● **EXERCISE TEXT**:
────────────────────────────────────────

The major functions of a typical OS are to:
In addition, if the hardware allows for it, and if the OS is designed to make use of it,3 then the OS not only relieves the application programmer from having to perform the physical accesses of the disk, but also forbids him/her from doing so. This is for the purpose of security; we would not want the applications programmer to either inadvertently or maliciously trash someone else's disk file, for instance.
How the OS does these things is explained in the following sections. We will model the discussion after a UNIX system, but the description here applies to most modern OSs. It is assumed here that the reader is familiar with basic UNIX commands; a Unix tutorial is available at http://heather.cs.ucdavis.edu/~matloff/unix.html
Recall that the OS makes available to application programs services such as I/O.4 When you call printf(), for instance, it is just in the C library, not the OS, but it in turn calls write(), which is in the OS. The call to write() (which your program could also make directly) is a system call.
Most modern CPUs run in two or more privilege levels. As noted earlier, we for example would not want to give ordinary application programs direct access to I/O devices, e.g. disk drives, for security reasons. Thus the CPU is designed so that certain instructions, for example those which perform I/O, can be executed only at higher privilege levels, say Kernel Mode. (The term kernel refers to the OS.)
For this reason, one usually cannot implement a system call using an ordinary subroutine CALL instruction, because we need to have a mechanism that will change the machine to Kernel Mode. (Clearly, we cannot just have an instruction to do this, since ordinary user programs could execute this instruction and thus get into Kernel Mode themselves, wreaking all kinds of havoc!) Another problem is that the linker will not know where in the OS the desired subroutine resides.

────────────────────────────────────────

● **TASK STATEMENT**: Copy word for word the part of the operating-systems text starting at "How the OS does" and ending at "a system call.".

────────────────────────────────────────

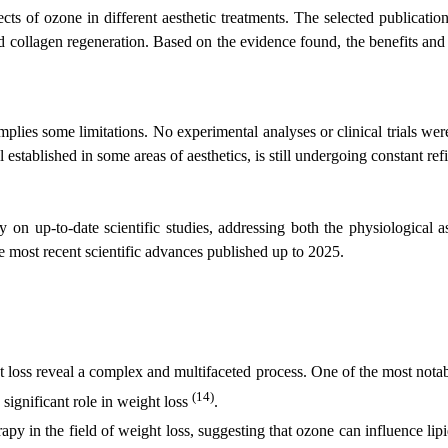
ects of ozone in different aesthetic treatments. The selected publicat
d collagen regeneration. Based on the evidence found, the benefits and l
h implies some limitations. No experimental analyses or clinical trials 
established in some areas of aesthetics, is still undergoing constant re
 on up-to-date scientific studies, addressing both the physiological as
e most recent scientific advances published up to 2025.
oss reveal a complex and multifaceted process. One of the most notable a
(14)
 significant role in weight loss
.
apy in the field of weight loss, suggesting that ozone can influence li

────────────────────────────────────────

● **REPLY**:
How the OS does these things is explained in the following sections. We will model the discussion after a UNIX system, but the description here applies to most modern OSs. It is assumed here that the reader is familiar with basic UNIX commands; a Unix tutorial is available at http://heather.cs.ucdavis.edu/~matloff/unix.html
Recall that the OS makes available to application programs services such as I/O.4 When you call printf(), for instance, it is just in the C library, not the OS, but it in turn calls write(), which is in the OS. The call to write() (which your program could also make directly) is a system call.